NIZHNY NOVGOROD, Russia (Reuters) - For anyone who has ever missed a penalty at any level, there was some consolation on Saturday - Lionel Messi can miss them too.
With the world watching him in a World Cup opener against Iceland, the normally brilliant Messi struck a weak spot kick that was saved, leaving Argentina with a disappointing 1-1 draw.
Messi’s failure was all the more bitter given his long-time rival for current world’s best - Portugal’s Cristiano Ronaldo - easily converted a penalty the day before.
On a remarkable day of five penalties during Saturday’s matches, Peru’s Christian Cueva then repeated Messi’s failure, arguably even upstaging it by skying his penalty high over the bar in a game Denmark went on to win 1-0.

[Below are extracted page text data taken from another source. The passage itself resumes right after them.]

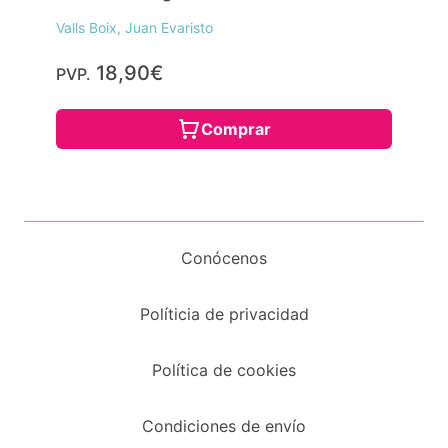
Valls Boix, Juan Evaristo
18,90€
PVP.
Comprar
Conócenos
Políticia de privacidad
Política de cookies
Condiciones de envío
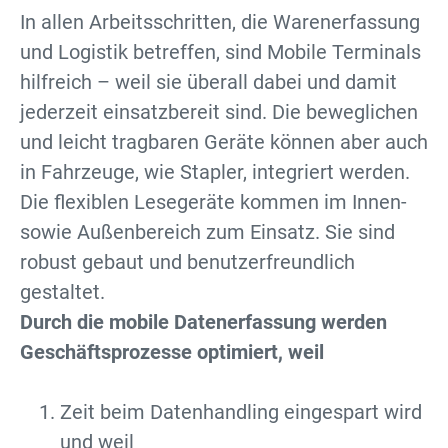
In allen Arbeitsschritten, die Warenerfassung
und Logistik betreffen, sind Mobile Terminals
hilfreich – weil sie überall dabei und damit
jederzeit einsatzbereit sind. Die beweglichen
und leicht tragbaren Geräte können aber auch
in Fahrzeuge, wie Stapler, integriert werden.
Die flexiblen Lesegeräte kommen im Innen-
sowie Außenbereich zum Einsatz. Sie sind
robust gebaut und benutzerfreundlich
gestaltet.
Durch die mobile Datenerfassung werden
Geschäftsprozesse optimiert, weil
Zeit beim Datenhandling eingespart wird
und weil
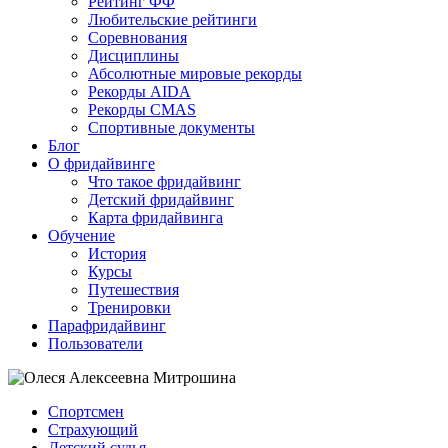
Рейтинг ФФ
Любительские рейтинги
Соревнования
Дисциплины
Абсолютные мировые рекорды
Рекорды AIDA
Рекорды CMAS
Спортивные документы
Блог
О фридайвинге
Что такое фридайвинг
Детский фридайвинг
Карта фридайвинга
Обучение
История
Курсы
Путешествия
Тренировки
Парафридайвинг
Пользователи
Спортсмен
Страхующий
Детский судья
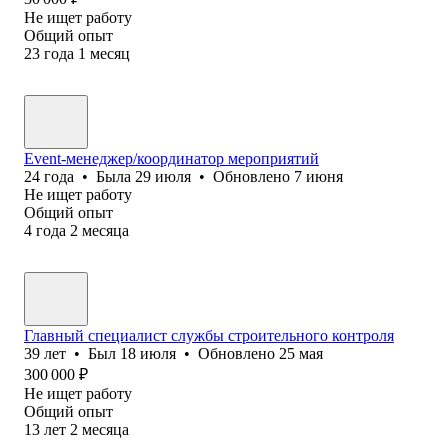
Не ищет работу
Общий опыт
23
года
1
месяц
Event-менеджер/координатор мероприятий
24
года
•
Была
29 июля
•
Обновлено
7 июня
Не ищет работу
Общий опыт
4
года
2
месяца
Главный специалист службы строительного контроля
39
лет
•
Был
18 июля
•
Обновлено
25 мая
300 000
₽
Не ищет работу
Общий опыт
13
лет
2
месяца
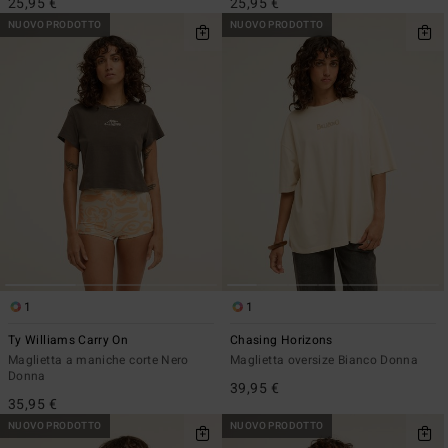
25,95 €
25,95 €
NUOVO PRODOTTO
NUOVO PRODOTTO
1
1
Ty Williams Carry On
Chasing Horizons
Maglietta a maniche corte Nero
Maglietta oversize Bianco Donna
Donna
39,95 €
35,95 €
NUOVO PRODOTTO
NUOVO PRODOTTO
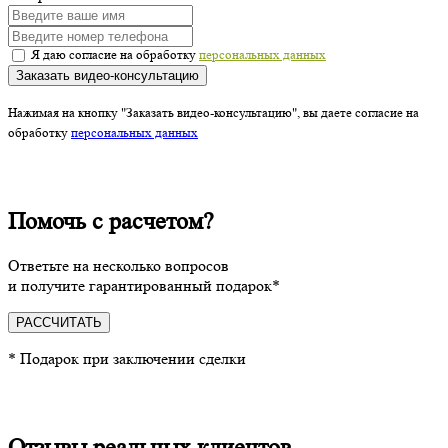
Я даю согласие на обработку
персональных данных
Заказать видео-консультацию
Нажимая на кнопку "Заказать видео-консультацию", вы даете согласие на
обработку
персональных данных
Помочь с расчетом?
Ответьте на несколько вопросов
и получите гарантированный подарок*
РАССЧИТАТЬ
* Подарок при заключении сделки
Отзывы реальных клиентов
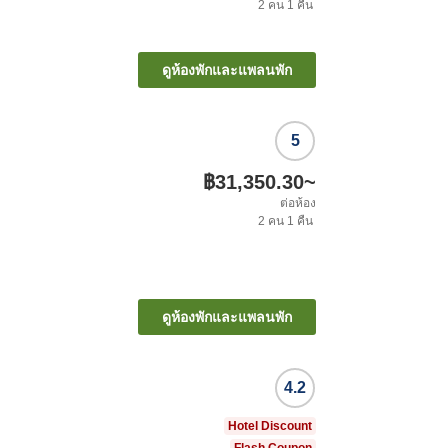
2
คน
1
คืน
ดูห้องพักและแพลนพัก
5
฿31,350.30
~
ต่อห้อง
2
คน
1
คืน
ดูห้องพักและแพลนพัก
4.2
Hotel Discount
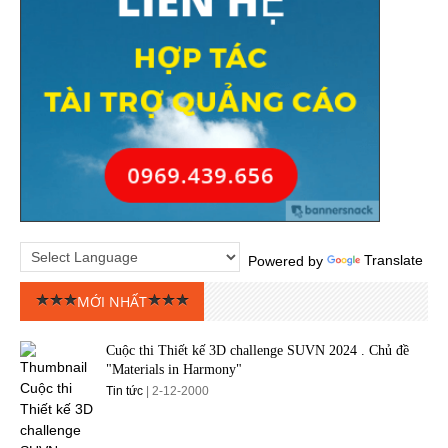
Powered by
Translate
MỚI NHẤT
Cuộc thi Thiết kế 3D challenge SUVN 2024 . Chủ đề
"Materials in Harmony"
Tin tức
| 2-12-2000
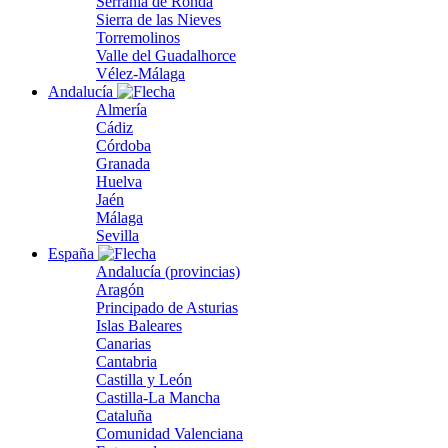
Serranía de Ronda
Sierra de las Nieves
Torremolinos
Valle del Guadalhorce
Vélez-Málaga
Andalucía
Almería
Cádiz
Córdoba
Granada
Huelva
Jaén
Málaga
Sevilla
España
Andalucía (provincias)
Aragón
Principado de Asturias
Islas Baleares
Canarias
Cantabria
Castilla y León
Castilla-La Mancha
Cataluña
Comunidad Valenciana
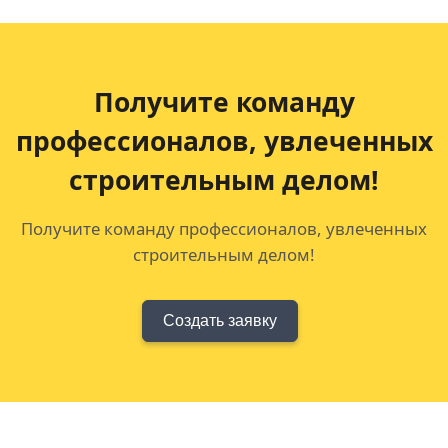
Получите команду
профессионалов,
увлеченных
строительным делом!
Получите команду профессионалов, увлеченных
строительным делом!
Создать заявку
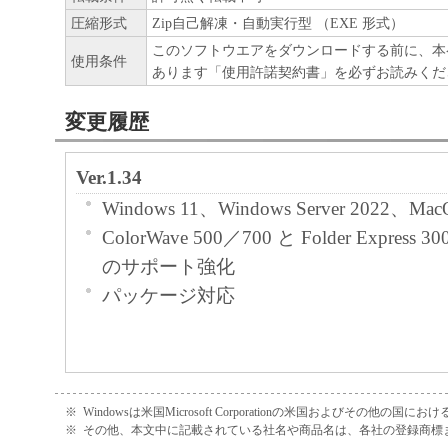
リジナル若しくはコピーの形態又は媒体
圧縮形式
Zip自己解凍・自動実行型 （EXE 形式）
ソフトウエア製品を記録する媒体、およ
このソフトウエアをダウンロードする前に、本
使用条件
された全ての本ソフトウエア製品のコピ
あります「使用許諾契約書」を必ずお読みくだ
権を含む一切の知的財産権および所有権
変更履歴
甲およびCanon Production Printing Nether
に対し本ソフトウエア製品に対するいか
Ver.1.34
しません。
Windows 11、Windows Server 2022、M
第3条（使用許諾条件）
ColorWave 500／700 と Folder Express 
のサポート強化
乙は本ソフトウエア製品の全部又は一部
パッケージ対応
にインストールし、本ソフトウエア製品
が出来ます。
乙は、本ソフトウエア製品を日本国内に
できます。
※
Windowsは米国Microsoft Corporationの米国およびその他の国
乙は本ソフトウエア製品を、キヤノンプ
※
その他、本文中に記載されている社名や商品名は、各社の登録商標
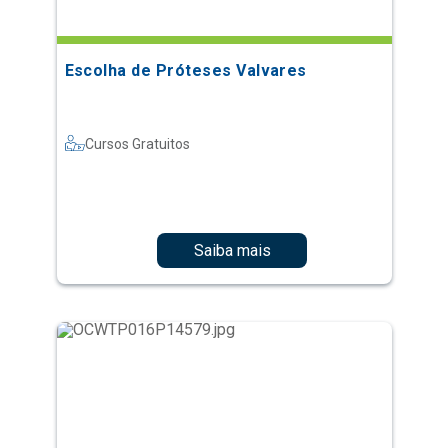
Escolha de Próteses Valvares
Cursos Gratuitos
Saiba mais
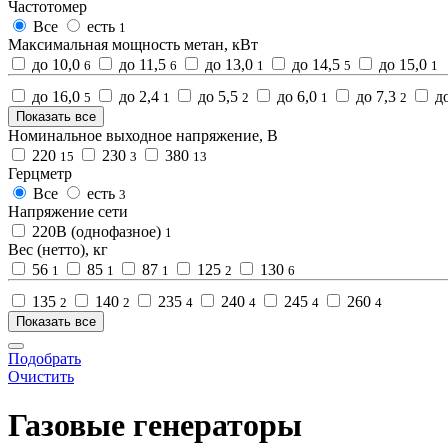
Частотомер
Все
есть
1
Максимальная мощность метан, кВт
до 10,0
до 11,5
до 13,0
до 14,5
до 15,0
6
6
1
5
1
до 16,0
до 2,4
до 5,5
до 6,0
до 7,3
до
5
1
2
1
2
Показать все
Номинальное выходное напряжение, В
220
230
380
15
3
13
Герцметр
Все
есть
3
Напряжение сети
220В (однофазное)
1
Вес (нетто), кг
56
85
87
125
130
1
1
1
2
6
135
140
235
240
245
260
2
2
4
4
4
4
Показать все
Подобрать
Очистить
Газовые генераторы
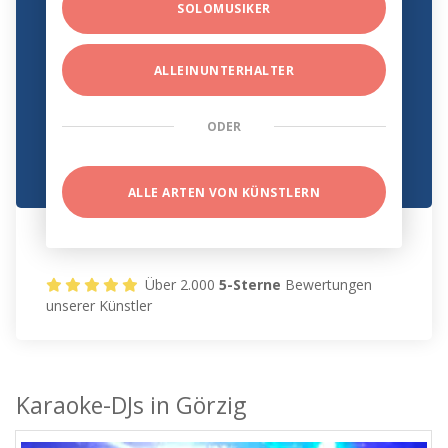
SOLOMUSIKER
ALLEINUNTERHALTER
ODER
ALLE ARTEN VON KÜNSTLERN
Über 2.000
5-Sterne
Bewertungen
unserer Künstler
Karaoke-DJs in Görzig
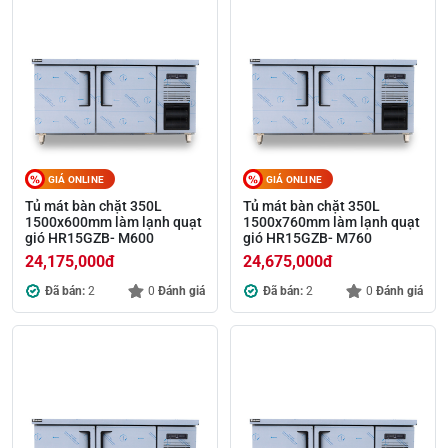
GIÁ ONLINE
GIÁ ONLINE
Tủ mát bàn chặt 350L
Tủ mát bàn chặt 350L
1500x600mm làm lạnh quạt
1500x760mm làm lạnh quạt
gió HR15GZB- M600
gió HR15GZB- M760
24,175,000
đ
24,675,000
đ
Đã bán:
2
0
Đánh giá
Đã bán:
2
0
Đánh giá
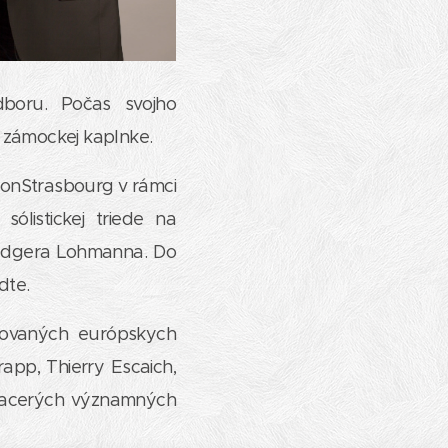
dboru. Počas svojho
 zámockej kaplnke.
ionStrasbourg v rámci
ólistickej triede na
Ludgera Lohmanna. Do
dte.
movaných európskych
app, Thierry Escaich,
 viacerých významných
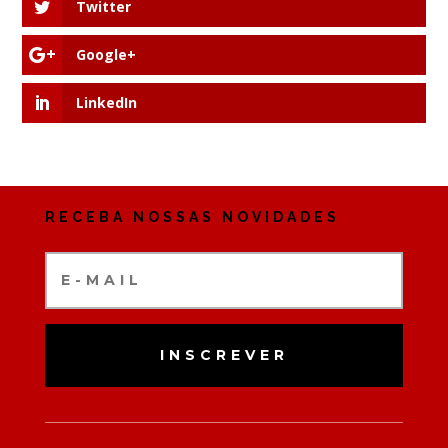
Twitter
Google+
LinkedIn
RECEBA NOSSAS NOVIDADES
INSCREVER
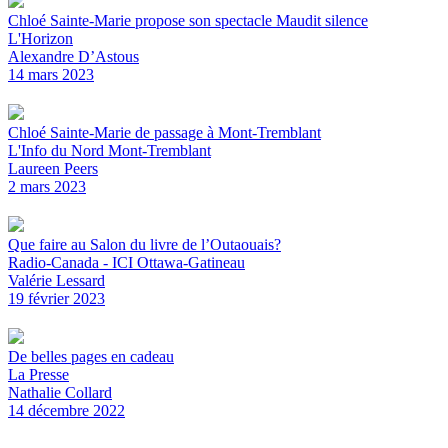
Chloé Sainte-Marie propose son spectacle Maudit silence
L'Horizon
Alexandre D’Astous
14 mars 2023
Chloé Sainte-Marie de passage à Mont-Tremblant
L'Info du Nord Mont-Tremblant
Laureen Peers
2 mars 2023
Que faire au Salon du livre de l’Outaouais?
Radio-Canada - ICI Ottawa-Gatineau
Valérie Lessard
19 février 2023
De belles pages en cadeau
La Presse
Nathalie Collard
14 décembre 2022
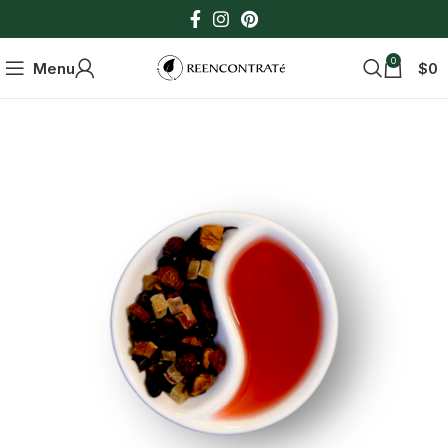
0
Menu
$
0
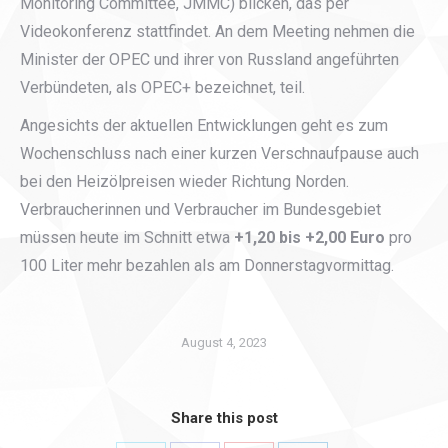
Monitoring Committee, JMMC) blicken, das per
Videokonferenz stattfindet. An dem Meeting nehmen die
Minister der OPEC und ihrer von Russland angeführten
Verbündeten, als OPEC+ bezeichnet, teil.
Angesichts der aktuellen Entwicklungen geht es zum
Wochenschluss nach einer kurzen Verschnaufpause auch
bei den Heizölpreisen wieder Richtung Norden.
Verbraucherinnen und Verbraucher im Bundesgebiet
müssen heute im Schnitt etwa
+1,20 bis +2,00 Euro
pro
100 Liter mehr bezahlen als am Donnerstagvormittag.
August 4, 2023
Share this post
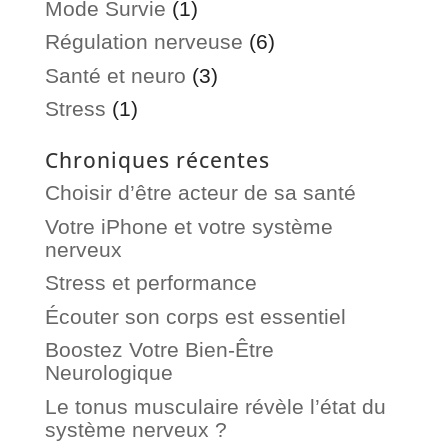
Mode Survie
(1)
Régulation nerveuse
(6)
Santé et neuro
(3)
Stress
(1)
Chroniques récentes
Choisir d’être acteur de sa santé
Votre iPhone et votre système
nerveux
Stress et performance
Écouter son corps est essentiel
Boostez Votre Bien-Être
Neurologique
Le tonus musculaire révèle l’état du
système nerveux ?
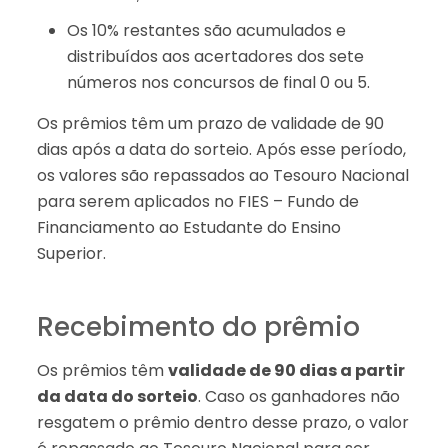
Os 10% restantes são acumulados e
distribuídos aos acertadores dos sete
números nos concursos de final 0 ou 5.
Os prêmios têm um prazo de validade de 90
dias após a data do sorteio. Após esse período,
os valores são repassados ao Tesouro Nacional
para serem aplicados no FIES – Fundo de
Financiamento ao Estudante do Ensino
Superior.
Recebimento do prêmio
Os prêmios têm
validade de 90 dias a partir
da data do sorteio
. Caso os ganhadores não
resgatem o prêmio dentro desse prazo, o valor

Messi left the field looking daggers, Cueva in tears.
Before them, France and Australia showed in Saturday’s early game how to do it, each comfortably converting a spot kick in a match the Europeans won 2-1. And Croatia completed an extraordinary day in the box when Luka Modric scored a penalty in his side’s 2-0 defeat of Nigeria in the fourth and last game.
The five penalties on Saturday have only been surpassed on one World Cup day in more than four decades, when six were given in France on June 24th, 1998.
But it is not just the number and varying quality of penalties astonishing fans at this World Cup: the new Video Assistant Referee (VAR) system has ramped controversy up to a whole new level.
When France striker Antoine Griezmann fell on Saturday during a sliding challenge from Australia defender Josh Risdon, Uruguayan referee Andres Cunha first thought it a fair tackle.
But he was summoned to review the VAR footage and, after deliberation, awarded the spot kick - to the fury of the Socceroos.
Australia coach Bert van Marwijk felt Cunha was still undecided even after seeing the replay but he acknowledged how tough it can be for the men in black with thousands of baying fans: “He’s also a human being and everybody makes mistakes.”
Griezmann’s well-struck shot was the first VAR-awarded penalty at a World Cup. “I think it’s a penalty because he trips my left foot and then when I get up, I feel some pain, there was no diving,” said the Frenchman.
Peruvian fans were disconsolate after they outplayed Denmark for large periods, piled the pressure on, but missed a penalty and lost 1-0. Yet Peru’s coach Ricardo Gareca had only words of encouragement after Cueva left the field hiding his face.
“After the penalty, he stayed in there, he was asking for the ball ... He is a strong personality,” he said.
Iceland’s man-of-the-match Hannes Halldorsson revealed he had not only been studying Messi’s penalties - but also going back to his own movements so as to outwit the Argentines.
“I also looked at how I had been behaving in previous penalties, so I tried to get into their mindset, how they would be thinking about me,” said Halldorsson, who dived correctly to add to Messi’s miserable run of four misses from seven penalties this past season.
Inevitably, after Messi and Cueva’s spectacular misses, fans and commentators immediately went looking for memorable comparisons.
English ex-forward and pundit Gary Lineker compared Cueva’s miss to a similarly-ballooned penalty by Italy’s Roberto Baggio that gave the 1994 World Cup to Brazil.
“Don’t need VAR to see that go over the bar,” Lineker commented wryly of Cueva’s now infamous effort.